October 2, 2020October 7, 2020 by Jean-Luc Aufranc (CNXSoft) - 19 Comments

Hailo-8 M.2 and mini PCIe AI accelerator cards deliver up to 26 TOPS

[Update Sep 3, 2020: The post has been edited to correct Google Coral M.2 power consumption]

If you were to add M.2 or mPCIe AI accelerator card to a computer or board, you’d mostly have the choice between Google Coral M.2 or mini PCIe card based on the 4TOPS Google Edge TPU, or one of AAEON AI Core cards based on Intel Movidius Myriad 2 (100 GOPS) or Myriad X (1 TOPS per chip). There are also some other cards like Kneron 520 powered M.2 or mPCIe cards, but I believe the Intel and Google cards are the most commonly used.

If you ever need more performance, you’d have to connect cards with multiple Edge or Movidius accelerators or use one M.2 or mini PCIe card equipped with Halio-8 NPU delivering a whopping 26 TOPS on a single chip.

Hailo-8 M.2 accelerator card key features and specifications:

AI Processor – 26 TOPS Hailo-8 with 3TOPS/W efficiency, and using a proprietary novel structure-driven Data Flow architecture instead of the usual Von Neumann architecture
Host interface – PCIe Gen-3.0, 4-lanes
Dimensions – 22 x 42 with breakable extensions to 22 x 60 and 22 x 80 mm (M.2 M-key form factor)

Hailo-8 Neural Networks AI Accelerator — Hailo-8 AI Accelerator chip block diagram

We don’t have specs for the mini PCIe card because it will launch a little later, but besides the form factor, it should offer the same features. The card supports Linux, and the company is working on Windows compatibility. Despite the different architecture, the card supports popular frameworks like TensorFlow and ONNX.

Problem statement » Rewrite the passage of the Hailo-8 article starting with "If you were" and going on through "most commonly used.", replacing "computer" with "desktop PC".

Dataset extract »
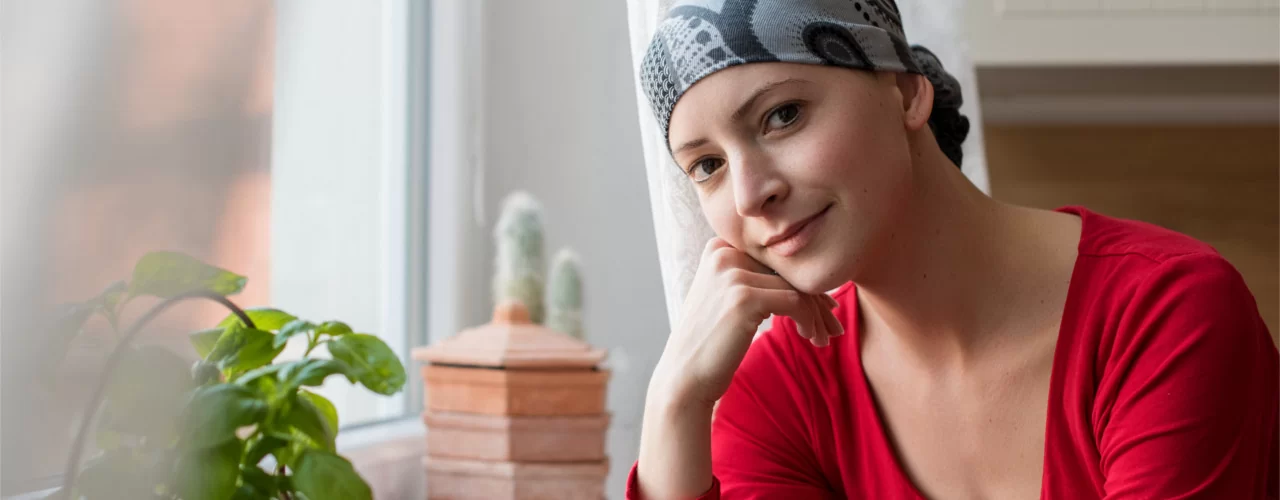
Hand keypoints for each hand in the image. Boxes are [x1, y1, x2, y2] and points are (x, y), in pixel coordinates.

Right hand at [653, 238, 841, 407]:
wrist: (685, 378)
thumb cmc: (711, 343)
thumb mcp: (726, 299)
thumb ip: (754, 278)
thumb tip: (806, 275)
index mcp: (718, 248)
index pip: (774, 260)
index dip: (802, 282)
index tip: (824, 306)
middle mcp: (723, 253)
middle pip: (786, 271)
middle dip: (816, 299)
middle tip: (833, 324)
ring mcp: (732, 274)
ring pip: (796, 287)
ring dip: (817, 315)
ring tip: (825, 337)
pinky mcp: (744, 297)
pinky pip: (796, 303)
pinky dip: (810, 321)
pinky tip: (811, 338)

---

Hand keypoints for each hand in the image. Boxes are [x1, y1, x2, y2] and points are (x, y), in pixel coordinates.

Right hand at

==

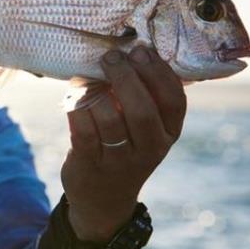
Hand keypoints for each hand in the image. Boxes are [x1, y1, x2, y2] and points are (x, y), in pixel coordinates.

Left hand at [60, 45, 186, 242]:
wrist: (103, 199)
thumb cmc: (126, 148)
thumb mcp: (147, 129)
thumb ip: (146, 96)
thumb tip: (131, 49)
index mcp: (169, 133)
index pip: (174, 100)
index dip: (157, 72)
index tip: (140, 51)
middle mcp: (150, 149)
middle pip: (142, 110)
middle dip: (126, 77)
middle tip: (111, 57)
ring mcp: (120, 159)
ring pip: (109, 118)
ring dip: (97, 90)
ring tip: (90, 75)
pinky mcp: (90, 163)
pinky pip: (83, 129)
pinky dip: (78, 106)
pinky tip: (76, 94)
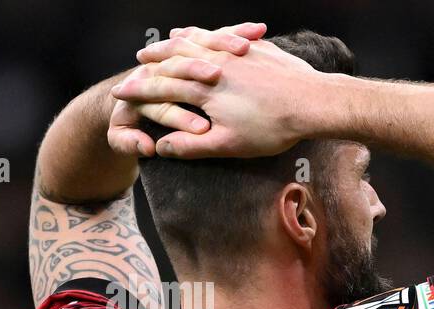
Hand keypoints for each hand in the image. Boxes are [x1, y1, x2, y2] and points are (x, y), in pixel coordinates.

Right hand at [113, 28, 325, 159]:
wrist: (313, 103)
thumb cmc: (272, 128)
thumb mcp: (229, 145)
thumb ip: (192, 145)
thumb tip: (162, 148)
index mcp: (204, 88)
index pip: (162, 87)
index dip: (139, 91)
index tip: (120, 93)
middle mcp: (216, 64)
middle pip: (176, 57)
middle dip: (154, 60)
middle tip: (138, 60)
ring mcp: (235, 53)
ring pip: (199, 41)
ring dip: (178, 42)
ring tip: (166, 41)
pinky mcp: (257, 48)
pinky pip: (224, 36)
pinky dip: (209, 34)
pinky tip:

Response area »
If you were to add M.2 or mPCIe AI accelerator card to a desktop PC or board, you’d mostly have the choice between Google Coral M.2 or mini PCIe card based on the 4TOPS Google Edge TPU, or one of AAEON AI Core cards based on Intel Movidius Myriad 2 (100 GOPS) or Myriad X (1 TOPS per chip). There are also some other cards like Kneron 520 powered M.2 or mPCIe cards, but I believe the Intel and Google cards are the most commonly used.